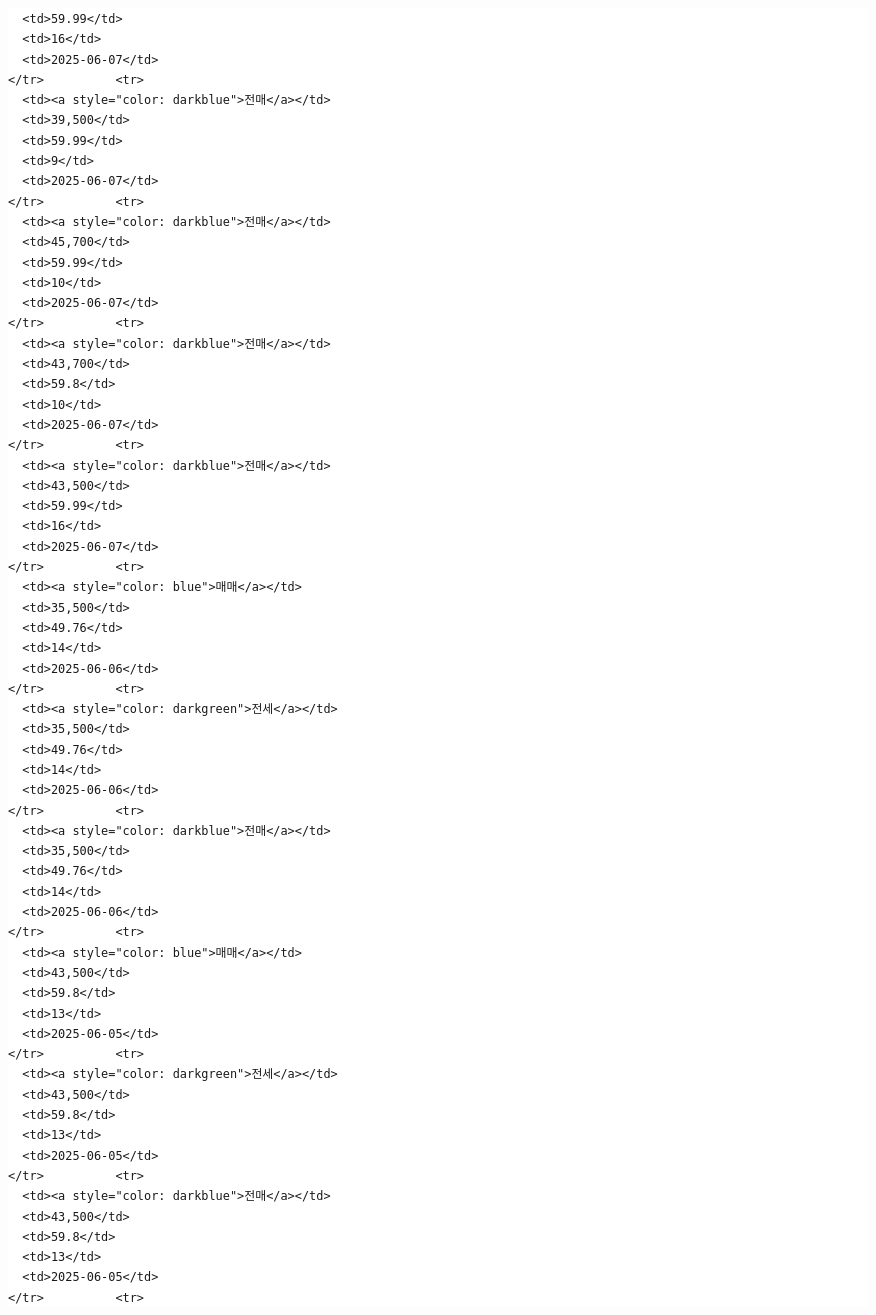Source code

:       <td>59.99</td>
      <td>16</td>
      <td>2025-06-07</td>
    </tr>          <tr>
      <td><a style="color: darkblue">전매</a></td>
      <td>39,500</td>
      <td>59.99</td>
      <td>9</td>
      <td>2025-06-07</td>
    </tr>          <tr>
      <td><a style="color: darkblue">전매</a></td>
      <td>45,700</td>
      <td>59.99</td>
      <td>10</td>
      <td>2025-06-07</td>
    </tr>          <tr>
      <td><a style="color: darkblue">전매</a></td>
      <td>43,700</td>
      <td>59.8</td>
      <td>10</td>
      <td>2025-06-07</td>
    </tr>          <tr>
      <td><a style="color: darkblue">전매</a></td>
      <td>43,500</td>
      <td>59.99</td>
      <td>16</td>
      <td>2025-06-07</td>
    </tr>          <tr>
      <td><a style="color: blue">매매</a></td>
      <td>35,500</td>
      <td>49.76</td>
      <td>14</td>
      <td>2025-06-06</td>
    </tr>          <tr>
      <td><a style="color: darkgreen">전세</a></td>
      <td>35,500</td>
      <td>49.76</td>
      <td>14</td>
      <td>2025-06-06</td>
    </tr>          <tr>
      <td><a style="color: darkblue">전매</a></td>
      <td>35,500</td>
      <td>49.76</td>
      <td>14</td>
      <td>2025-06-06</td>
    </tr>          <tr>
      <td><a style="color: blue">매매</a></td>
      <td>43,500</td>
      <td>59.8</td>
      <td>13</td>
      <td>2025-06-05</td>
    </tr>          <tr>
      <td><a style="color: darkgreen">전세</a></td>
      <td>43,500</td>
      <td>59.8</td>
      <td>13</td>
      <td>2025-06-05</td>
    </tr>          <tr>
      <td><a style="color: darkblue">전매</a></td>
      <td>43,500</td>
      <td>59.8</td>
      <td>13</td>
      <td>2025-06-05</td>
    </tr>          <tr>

=======

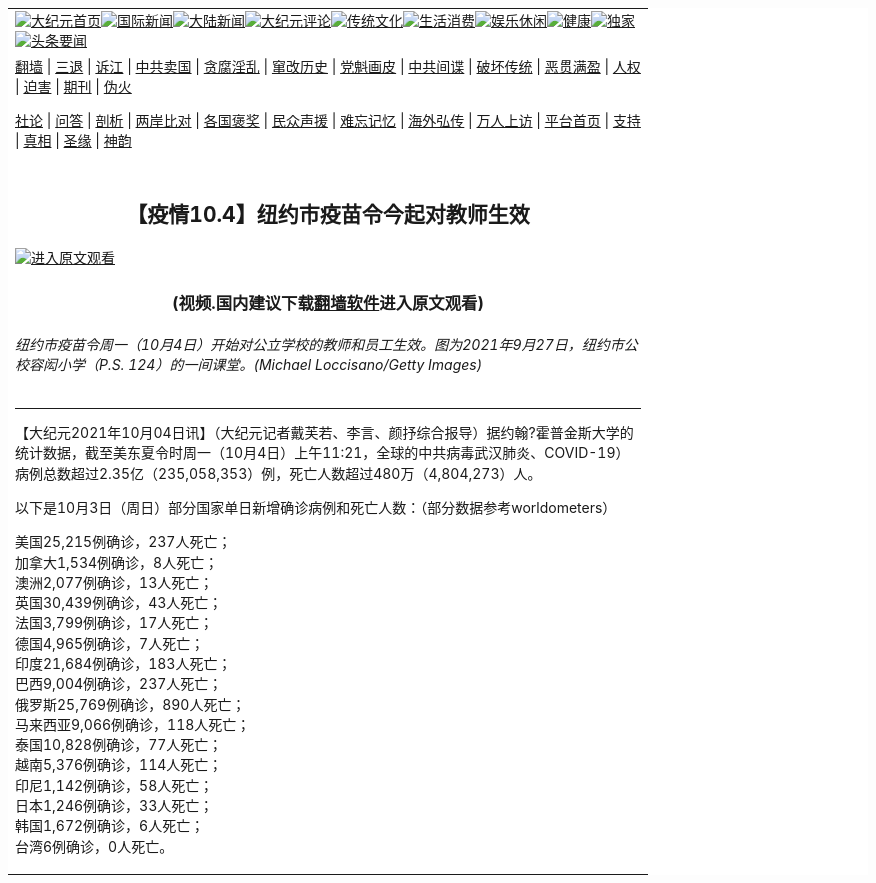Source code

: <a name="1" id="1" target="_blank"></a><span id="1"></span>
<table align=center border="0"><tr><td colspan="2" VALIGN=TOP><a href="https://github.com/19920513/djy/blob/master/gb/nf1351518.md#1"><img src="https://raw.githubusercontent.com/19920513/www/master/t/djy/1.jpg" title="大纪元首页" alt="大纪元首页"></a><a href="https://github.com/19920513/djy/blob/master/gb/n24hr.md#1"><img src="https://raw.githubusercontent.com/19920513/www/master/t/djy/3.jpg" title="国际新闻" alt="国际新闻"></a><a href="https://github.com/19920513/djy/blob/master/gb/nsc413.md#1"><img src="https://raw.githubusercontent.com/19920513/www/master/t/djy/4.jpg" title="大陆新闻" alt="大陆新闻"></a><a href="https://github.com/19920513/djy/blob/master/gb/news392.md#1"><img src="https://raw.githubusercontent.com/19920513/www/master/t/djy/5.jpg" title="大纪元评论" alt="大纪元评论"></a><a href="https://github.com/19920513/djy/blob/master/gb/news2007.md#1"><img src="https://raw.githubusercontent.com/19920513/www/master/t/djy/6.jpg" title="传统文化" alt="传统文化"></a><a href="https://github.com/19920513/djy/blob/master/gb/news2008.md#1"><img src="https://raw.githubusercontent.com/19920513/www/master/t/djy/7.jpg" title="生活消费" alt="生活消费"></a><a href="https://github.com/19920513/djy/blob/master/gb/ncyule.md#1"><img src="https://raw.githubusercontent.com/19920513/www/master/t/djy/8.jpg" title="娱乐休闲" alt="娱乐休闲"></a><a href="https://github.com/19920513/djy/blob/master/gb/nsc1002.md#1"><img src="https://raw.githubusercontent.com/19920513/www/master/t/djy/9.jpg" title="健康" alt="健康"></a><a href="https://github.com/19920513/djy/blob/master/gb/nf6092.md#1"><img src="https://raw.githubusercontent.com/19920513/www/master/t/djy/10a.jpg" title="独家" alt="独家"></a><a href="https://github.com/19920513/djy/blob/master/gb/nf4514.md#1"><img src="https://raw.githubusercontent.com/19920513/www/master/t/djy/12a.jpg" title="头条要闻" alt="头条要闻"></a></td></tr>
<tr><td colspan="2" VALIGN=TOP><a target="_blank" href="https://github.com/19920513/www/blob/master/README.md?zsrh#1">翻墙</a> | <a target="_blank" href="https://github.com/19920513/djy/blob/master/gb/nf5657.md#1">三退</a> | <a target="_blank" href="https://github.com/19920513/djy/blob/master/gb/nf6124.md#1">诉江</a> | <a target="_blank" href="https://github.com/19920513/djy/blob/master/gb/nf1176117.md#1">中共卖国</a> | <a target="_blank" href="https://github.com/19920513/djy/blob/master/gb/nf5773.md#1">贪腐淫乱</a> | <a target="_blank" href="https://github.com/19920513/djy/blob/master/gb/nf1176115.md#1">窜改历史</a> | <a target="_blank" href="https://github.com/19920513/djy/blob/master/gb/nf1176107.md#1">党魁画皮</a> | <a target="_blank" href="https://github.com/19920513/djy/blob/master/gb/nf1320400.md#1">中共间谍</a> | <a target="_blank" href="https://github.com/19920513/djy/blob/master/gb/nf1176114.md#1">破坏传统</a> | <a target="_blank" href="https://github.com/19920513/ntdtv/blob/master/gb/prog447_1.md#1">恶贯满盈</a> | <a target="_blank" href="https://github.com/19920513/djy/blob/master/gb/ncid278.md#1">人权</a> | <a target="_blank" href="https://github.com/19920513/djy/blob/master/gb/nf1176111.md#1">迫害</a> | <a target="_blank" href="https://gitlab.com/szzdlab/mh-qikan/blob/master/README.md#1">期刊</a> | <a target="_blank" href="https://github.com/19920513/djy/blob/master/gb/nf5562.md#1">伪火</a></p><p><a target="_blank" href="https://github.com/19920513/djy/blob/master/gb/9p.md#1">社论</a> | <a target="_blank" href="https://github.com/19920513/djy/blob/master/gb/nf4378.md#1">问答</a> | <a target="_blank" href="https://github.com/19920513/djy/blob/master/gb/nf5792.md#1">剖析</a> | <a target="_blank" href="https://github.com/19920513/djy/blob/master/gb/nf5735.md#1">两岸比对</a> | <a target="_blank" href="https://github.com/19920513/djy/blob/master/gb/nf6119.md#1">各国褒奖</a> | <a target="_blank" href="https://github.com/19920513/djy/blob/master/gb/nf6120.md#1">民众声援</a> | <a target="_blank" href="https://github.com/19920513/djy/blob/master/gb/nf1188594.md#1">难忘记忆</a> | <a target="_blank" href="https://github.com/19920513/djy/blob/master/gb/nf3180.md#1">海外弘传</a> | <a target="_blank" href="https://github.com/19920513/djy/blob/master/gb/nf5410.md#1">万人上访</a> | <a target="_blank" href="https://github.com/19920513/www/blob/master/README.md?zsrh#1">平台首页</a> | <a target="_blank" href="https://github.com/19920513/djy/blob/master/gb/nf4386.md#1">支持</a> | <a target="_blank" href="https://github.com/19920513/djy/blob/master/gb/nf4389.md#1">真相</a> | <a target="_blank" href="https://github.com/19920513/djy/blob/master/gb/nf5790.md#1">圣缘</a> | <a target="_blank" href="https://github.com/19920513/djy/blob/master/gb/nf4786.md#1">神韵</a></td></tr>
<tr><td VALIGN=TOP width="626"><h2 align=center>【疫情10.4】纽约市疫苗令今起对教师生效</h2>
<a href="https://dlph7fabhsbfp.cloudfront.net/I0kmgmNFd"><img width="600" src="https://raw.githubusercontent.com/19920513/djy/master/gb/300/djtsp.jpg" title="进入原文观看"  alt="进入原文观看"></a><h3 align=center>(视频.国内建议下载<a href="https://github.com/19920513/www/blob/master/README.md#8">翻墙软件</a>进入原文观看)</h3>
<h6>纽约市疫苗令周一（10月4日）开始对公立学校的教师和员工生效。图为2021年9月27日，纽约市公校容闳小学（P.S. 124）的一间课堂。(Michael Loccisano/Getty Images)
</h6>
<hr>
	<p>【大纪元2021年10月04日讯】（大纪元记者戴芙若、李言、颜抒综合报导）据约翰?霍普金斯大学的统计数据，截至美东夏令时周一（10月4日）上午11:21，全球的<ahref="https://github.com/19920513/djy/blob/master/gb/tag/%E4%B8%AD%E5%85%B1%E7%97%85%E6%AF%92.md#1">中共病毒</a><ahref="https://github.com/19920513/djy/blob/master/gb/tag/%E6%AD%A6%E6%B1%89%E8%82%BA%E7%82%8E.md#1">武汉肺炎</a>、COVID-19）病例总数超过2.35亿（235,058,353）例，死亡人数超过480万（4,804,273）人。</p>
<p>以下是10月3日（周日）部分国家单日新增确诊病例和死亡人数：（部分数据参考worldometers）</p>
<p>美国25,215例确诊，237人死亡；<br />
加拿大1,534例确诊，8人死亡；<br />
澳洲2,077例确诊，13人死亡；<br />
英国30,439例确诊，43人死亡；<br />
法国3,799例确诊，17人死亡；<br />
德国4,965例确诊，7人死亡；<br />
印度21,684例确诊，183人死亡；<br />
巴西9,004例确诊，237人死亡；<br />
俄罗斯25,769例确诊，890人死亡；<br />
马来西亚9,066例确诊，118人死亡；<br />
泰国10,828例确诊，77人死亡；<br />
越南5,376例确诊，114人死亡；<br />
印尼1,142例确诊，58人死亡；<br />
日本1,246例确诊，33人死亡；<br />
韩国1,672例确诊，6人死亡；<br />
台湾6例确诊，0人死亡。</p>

=======

What is needed:
The range runs from the line with "加拿大1,534例确诊，8人死亡；<br />" up to and including the line with "台湾6例确诊，0人死亡。</p>" in the listing above; please write out exactly those lines and nothing more.

Solution to this task:
加拿大1,534例确诊，8人死亡；<br />
澳洲2,077例确诊，13人死亡；<br />
英国30,439例确诊，43人死亡；<br />
法国3,799例确诊，17人死亡；<br />
德国4,965例确诊，7人死亡；<br />
印度21,684例确诊，183人死亡；<br />
巴西9,004例确诊，237人死亡；<br />
俄罗斯25,769例确诊，890人死亡；<br />
马来西亚9,066例确诊，118人死亡；<br />
泰国10,828例确诊，77人死亡；<br />
越南5,376例确诊，114人死亡；<br />
印尼1,142例确诊，58人死亡；<br />
日本1,246例确诊，33人死亡；<br />
韩国1,672例确诊，6人死亡；<br />
台湾6例确诊，0人死亡。</p>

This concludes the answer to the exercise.